Re: Proliant Buffer Overflow Problem

Oh yeah, I can run dcdiag and netdiag with no errors. I have other log files that might interest you. If you feel that you need logs or more information, just ask. Thanks, Jeremy
Neal Bowman
Respected Contributor

Re: Proliant Buffer Overflow Problem

My next suggestion would be to remove the server from AD into a workgroup environment. I would then change the name of the server and then rejoin the domain with the new name. Watch for a few days. If all works out, then you will know it is a corrupted object in the domain. I don't know what applications are running on this server, but you may have to adjust other settings as well, besides repointing the clients to the new server name. Maybe you can setup a CNAME in DNS to point clients back to the new server name.

You mentioned in a later message that a HD crashed, and crapped your AD. Was this server already a DC when you attempted to seize the role of the server with the failed HD?

What events are in the logs of the other DCs when this machine drops off the network? Is the hardware time set correctly? Is DNS configured to only send updates to certain DNS servers? If functioning as DHCP server, is it authorized in AD?

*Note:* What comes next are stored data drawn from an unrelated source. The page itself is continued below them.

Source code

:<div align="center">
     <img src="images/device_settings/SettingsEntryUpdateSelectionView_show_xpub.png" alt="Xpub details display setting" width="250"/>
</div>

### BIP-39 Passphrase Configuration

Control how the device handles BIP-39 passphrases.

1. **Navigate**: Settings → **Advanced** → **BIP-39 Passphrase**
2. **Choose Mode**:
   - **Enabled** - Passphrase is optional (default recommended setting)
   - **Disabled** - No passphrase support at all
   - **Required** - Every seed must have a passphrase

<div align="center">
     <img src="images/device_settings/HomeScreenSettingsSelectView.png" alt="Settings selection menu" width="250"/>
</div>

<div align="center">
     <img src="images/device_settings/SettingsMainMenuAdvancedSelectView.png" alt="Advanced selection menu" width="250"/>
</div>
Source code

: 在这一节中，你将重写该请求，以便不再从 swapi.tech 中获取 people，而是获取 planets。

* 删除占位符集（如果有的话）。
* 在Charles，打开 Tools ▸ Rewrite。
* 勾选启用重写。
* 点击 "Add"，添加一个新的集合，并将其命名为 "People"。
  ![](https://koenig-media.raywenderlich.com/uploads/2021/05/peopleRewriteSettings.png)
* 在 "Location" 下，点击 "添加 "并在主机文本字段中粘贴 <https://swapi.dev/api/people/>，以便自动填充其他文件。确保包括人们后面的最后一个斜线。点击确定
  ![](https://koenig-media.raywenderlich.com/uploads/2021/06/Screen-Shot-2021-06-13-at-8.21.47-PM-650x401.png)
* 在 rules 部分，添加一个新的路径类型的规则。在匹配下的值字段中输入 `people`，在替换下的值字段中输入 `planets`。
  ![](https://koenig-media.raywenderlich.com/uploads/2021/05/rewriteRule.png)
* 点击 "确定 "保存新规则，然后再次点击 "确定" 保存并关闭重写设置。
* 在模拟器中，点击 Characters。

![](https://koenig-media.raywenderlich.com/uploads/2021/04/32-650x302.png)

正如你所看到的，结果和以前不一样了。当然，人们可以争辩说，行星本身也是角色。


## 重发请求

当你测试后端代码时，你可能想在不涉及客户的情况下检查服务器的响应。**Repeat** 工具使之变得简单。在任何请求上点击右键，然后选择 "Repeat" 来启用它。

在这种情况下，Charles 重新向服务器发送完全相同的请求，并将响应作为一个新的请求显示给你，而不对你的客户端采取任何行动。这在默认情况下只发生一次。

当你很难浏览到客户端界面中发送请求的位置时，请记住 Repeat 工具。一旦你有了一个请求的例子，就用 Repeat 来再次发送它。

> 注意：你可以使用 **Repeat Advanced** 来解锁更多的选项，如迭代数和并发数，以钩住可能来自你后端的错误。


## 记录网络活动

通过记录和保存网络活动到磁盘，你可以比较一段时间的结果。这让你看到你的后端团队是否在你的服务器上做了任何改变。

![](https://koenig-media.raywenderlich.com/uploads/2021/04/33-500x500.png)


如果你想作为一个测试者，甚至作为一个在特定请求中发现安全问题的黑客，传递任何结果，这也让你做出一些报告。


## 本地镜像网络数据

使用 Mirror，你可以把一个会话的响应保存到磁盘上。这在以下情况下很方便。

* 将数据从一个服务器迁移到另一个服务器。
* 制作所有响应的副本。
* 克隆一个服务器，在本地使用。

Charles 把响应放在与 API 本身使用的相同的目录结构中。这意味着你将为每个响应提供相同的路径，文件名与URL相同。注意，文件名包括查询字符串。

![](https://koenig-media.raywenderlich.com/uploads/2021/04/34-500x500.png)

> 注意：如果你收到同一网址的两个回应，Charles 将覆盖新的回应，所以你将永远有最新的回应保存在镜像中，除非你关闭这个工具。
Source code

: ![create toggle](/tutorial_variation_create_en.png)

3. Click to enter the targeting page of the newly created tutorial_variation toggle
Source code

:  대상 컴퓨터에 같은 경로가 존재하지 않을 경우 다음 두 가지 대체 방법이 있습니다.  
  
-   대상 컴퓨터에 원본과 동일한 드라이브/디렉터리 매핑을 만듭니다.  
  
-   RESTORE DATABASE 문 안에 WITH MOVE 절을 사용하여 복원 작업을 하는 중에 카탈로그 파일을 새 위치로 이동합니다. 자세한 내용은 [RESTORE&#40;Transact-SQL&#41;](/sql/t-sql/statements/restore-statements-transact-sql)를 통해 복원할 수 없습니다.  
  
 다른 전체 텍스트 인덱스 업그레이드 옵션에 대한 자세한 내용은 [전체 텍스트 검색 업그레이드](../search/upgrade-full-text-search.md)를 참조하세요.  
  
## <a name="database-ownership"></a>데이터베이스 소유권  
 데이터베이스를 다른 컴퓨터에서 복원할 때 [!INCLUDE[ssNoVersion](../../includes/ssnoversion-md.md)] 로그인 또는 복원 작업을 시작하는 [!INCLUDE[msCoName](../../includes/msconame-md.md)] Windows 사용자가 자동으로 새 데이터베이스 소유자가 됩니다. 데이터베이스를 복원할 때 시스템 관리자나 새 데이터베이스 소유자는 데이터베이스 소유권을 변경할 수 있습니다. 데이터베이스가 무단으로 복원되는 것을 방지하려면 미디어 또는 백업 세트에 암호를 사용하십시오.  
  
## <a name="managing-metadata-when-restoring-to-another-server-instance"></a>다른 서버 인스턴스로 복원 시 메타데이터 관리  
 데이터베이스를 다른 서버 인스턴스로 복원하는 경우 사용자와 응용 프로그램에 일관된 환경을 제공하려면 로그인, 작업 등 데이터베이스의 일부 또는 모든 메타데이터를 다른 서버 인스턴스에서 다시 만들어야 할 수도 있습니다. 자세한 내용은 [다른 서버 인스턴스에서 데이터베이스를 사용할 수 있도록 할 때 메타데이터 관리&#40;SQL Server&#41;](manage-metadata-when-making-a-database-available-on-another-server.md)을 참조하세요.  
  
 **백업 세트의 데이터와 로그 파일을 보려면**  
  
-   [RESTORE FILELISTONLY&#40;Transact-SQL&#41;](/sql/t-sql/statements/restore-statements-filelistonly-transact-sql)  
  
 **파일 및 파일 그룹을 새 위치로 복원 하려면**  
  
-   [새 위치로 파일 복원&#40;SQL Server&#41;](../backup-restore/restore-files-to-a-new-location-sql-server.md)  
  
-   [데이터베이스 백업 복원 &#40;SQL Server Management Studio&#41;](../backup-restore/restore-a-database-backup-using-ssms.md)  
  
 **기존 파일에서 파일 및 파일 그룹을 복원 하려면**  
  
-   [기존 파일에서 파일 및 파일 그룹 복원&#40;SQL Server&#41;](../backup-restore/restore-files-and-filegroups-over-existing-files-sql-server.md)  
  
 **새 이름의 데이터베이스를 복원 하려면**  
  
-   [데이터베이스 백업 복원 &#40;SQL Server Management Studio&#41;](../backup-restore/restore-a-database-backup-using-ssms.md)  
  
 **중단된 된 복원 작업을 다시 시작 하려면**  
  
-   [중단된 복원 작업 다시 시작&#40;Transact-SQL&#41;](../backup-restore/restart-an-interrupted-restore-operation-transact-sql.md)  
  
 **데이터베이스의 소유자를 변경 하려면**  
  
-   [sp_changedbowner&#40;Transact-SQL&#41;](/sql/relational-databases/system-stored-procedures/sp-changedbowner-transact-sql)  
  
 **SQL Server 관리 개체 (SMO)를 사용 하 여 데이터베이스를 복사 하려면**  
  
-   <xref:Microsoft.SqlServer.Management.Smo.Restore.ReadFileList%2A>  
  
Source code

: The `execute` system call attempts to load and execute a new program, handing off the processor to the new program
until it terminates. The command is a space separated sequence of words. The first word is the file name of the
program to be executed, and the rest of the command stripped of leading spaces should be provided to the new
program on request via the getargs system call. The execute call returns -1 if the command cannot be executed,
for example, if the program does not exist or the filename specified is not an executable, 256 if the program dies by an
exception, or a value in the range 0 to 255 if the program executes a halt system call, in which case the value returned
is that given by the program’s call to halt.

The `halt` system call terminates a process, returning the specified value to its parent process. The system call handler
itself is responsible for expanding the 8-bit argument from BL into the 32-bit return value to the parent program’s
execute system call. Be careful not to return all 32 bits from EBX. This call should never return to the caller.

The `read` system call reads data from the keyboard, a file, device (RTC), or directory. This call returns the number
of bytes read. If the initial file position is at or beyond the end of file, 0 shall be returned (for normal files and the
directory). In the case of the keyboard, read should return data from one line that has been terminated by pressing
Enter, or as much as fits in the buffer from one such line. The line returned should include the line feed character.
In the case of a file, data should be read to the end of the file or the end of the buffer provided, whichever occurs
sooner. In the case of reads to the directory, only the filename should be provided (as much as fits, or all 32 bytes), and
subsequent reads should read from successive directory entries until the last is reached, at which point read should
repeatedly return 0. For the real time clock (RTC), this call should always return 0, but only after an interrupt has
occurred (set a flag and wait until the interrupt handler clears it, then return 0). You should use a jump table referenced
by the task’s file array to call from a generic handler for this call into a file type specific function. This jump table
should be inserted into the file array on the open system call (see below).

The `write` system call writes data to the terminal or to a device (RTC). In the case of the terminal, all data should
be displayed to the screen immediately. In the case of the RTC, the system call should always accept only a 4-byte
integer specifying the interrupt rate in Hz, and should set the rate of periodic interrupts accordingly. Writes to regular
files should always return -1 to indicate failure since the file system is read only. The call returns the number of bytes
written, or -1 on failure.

It may be easier to reload the OS and applications, join the domain, then restore application data from a backup device.
Jeremy_43
Occasional Advisor

Re: Proliant Buffer Overflow Problem

I tried your suggestions but that didn't fix it. I reinstalled the operating system, named the computer a different name, joined the domain, installed all apps and got back to the original state but I got the errors a few days later, on vacation no less. Now, I'm on vacation and trying to diagnose this problem remotely. Can someone give me more information on a Buffer Overflow and what could cause them? I need to get this fixed and I'm worried it might be an issue with the on board NIC. Please help as I'm in desparate need. Thanks, Jeremy
Johan Johansson
Occasional Visitor

Re: Proliant Buffer Overflow Problem

Hi!

I have the same server as Jeremy, and I have the same problem. after 4-6days i got the same problem.

Starts with:
Event Type: Error
Event Source: Userenv
Event Category: None
Event ID: 1000
Date: 2005-05-08
Time: 08:06:52
User: NT AUTHORITY\SYSTEM
Computer: ID-NT1
Description:
Windows cannot connect to idata.se with (0x2747).

Event Type: Error
Event Source: Userenv
Event Category: None
Event ID: 1000
Date: 2005-05-08
Time: 08:06:52
User: NT AUTHORITY\SYSTEM
Computer: ID-NT1
Description:
Windows cannot query for the list of Group Policy objects . A message that describes the reason for this was previously logged by this policy engine.

Event Type: Error
Event Source: Userenv
Event Category: None
Event ID: 1000
Date: 2005-05-08
Time: 08:11:54
User: NT AUTHORITY\SYSTEM
Computer: ID-NT1
Description:
Windows cannot determine the user or computer name. Return value (1130).

Event Type: Error
Event Source: Userenv
Event Category: None
Event ID: 1000
Date: 2005-05-09
Time: 08:09:47
User: NT AUTHORITY\SYSTEM
Computer: ID-NT1
Description:
Windows cannot obtain the domain controller name for your computer network. Return value (59).